Kirian Ledesma

Personal information
- Full name: Kirian Rodríguez Ledesma
- Date of birth: 22 July 1984 (age 41)
- Place of birth: Candelaria, Spain
- Height: 1.79 m (5 ft 10 in)
- Position: Centre back

Youth career
- 1998–2004: Tenerife

Senior career*
- Years: Team / Apps / (Gls)
- 2004–2006: Tenerife / 53 / (0)
- 2007: Vecindario / 16 / (1)
- 2007–2008: Ibiza-Eivissa / 34 / (0)
- 2009: FSV Frankfurt II / 8 / (1)
- 2009–2010: FSV Frankfurt / 10 / (0)
- 2012–2016: Laguna
- 2016–2018: Orotava
- 2018: Las Palmas Atlético

International career
- 2000–2001: Spain U16 / 4 / (0)

= Kirian Ledesma =

Spanish footballer

Kirian Rodríguez Ledesma (born 22 July 1984), often known simply as Kirian, is a Spanish former footballer who played as a central defender.

==Football career==
Born in Candelaria, Tenerife, Kirian began his career with CD Tenerife, making his professional debut in the second division and playing six matches in the 2003–04 season. He became a regular in the following years with the Canary Islands club in the same level, being definitely released in December 2006 and joining neighbouring UD Vecindario the following month.

Kirian moved to amateurs SE Eivissa-Ibiza in the summer of 2007, but left for Germany after one and a half seasons in division three, signing with FSV Frankfurt. On 11 May 2010, after appearing rarely for the second tier side, he was released from contract.

» Collected material:
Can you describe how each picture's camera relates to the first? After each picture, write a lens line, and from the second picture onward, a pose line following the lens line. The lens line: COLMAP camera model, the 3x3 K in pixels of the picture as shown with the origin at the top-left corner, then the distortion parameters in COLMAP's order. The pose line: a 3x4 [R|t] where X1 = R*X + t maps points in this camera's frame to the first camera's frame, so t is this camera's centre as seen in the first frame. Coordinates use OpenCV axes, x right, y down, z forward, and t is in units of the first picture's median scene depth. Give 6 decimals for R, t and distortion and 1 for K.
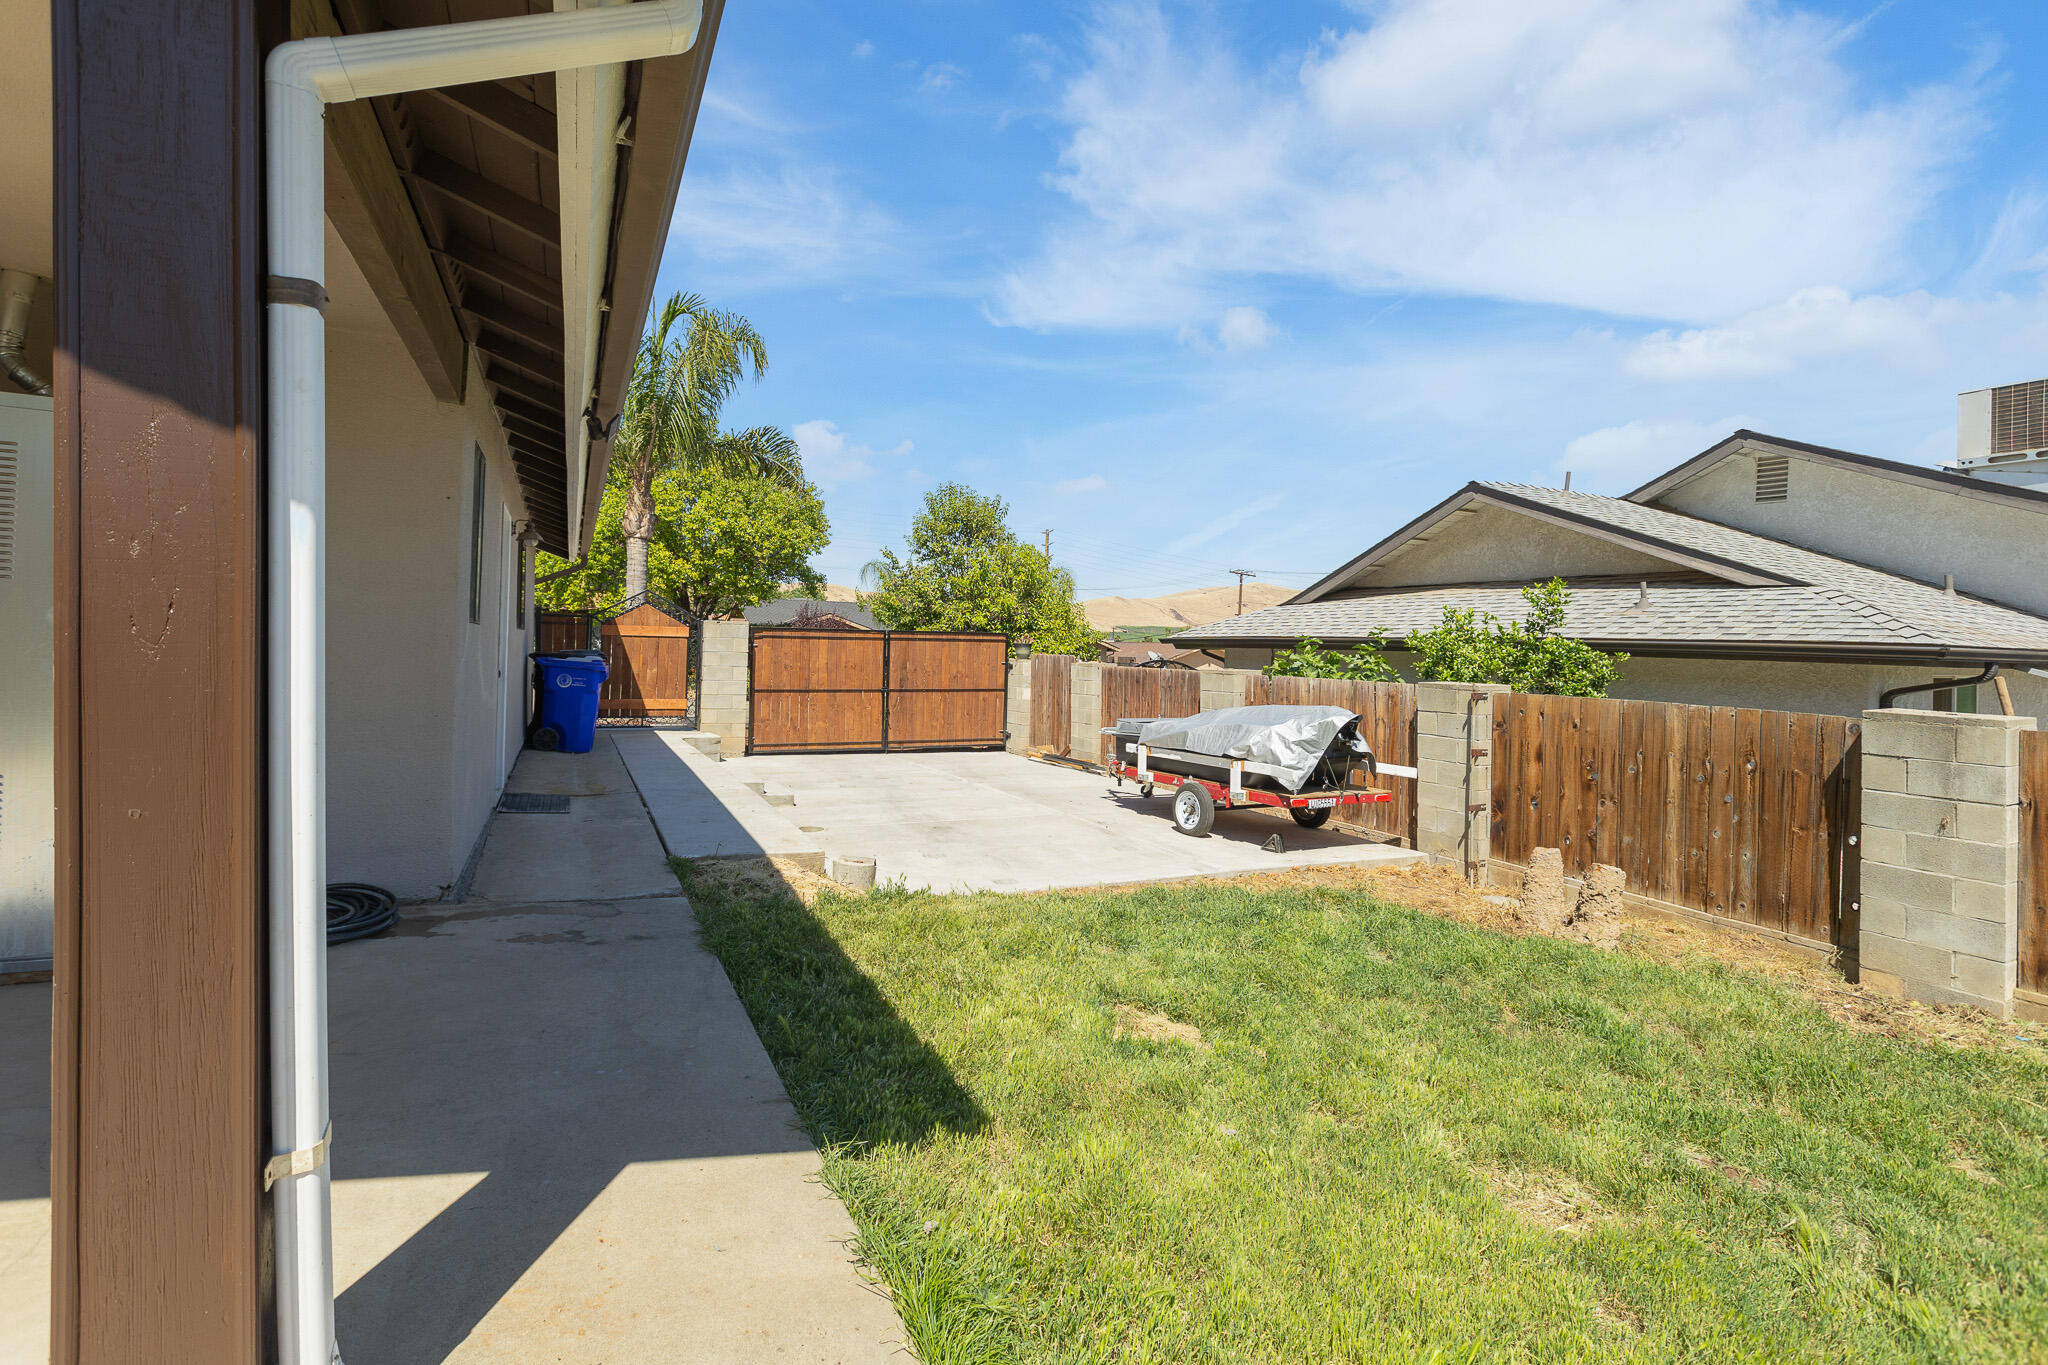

» Work item: Quote word for word the passage of the Kirian Ledesma text that opens with the words containing "- Position: Centre" and closes with "Frankfurt / 10 / (0)".

» The answer:
- Position: Centre back

Youth career
- 1998–2004: Tenerife

Senior career*
- Years: Team / Apps / (Gls)
- 2004–2006: Tenerife / 53 / (0)
- 2007: Vecindario / 16 / (1)
- 2007–2008: Ibiza-Eivissa / 34 / (0)
- 2009: FSV Frankfurt II / 8 / (1)
- 2009–2010: FSV Frankfurt / 10 / (0)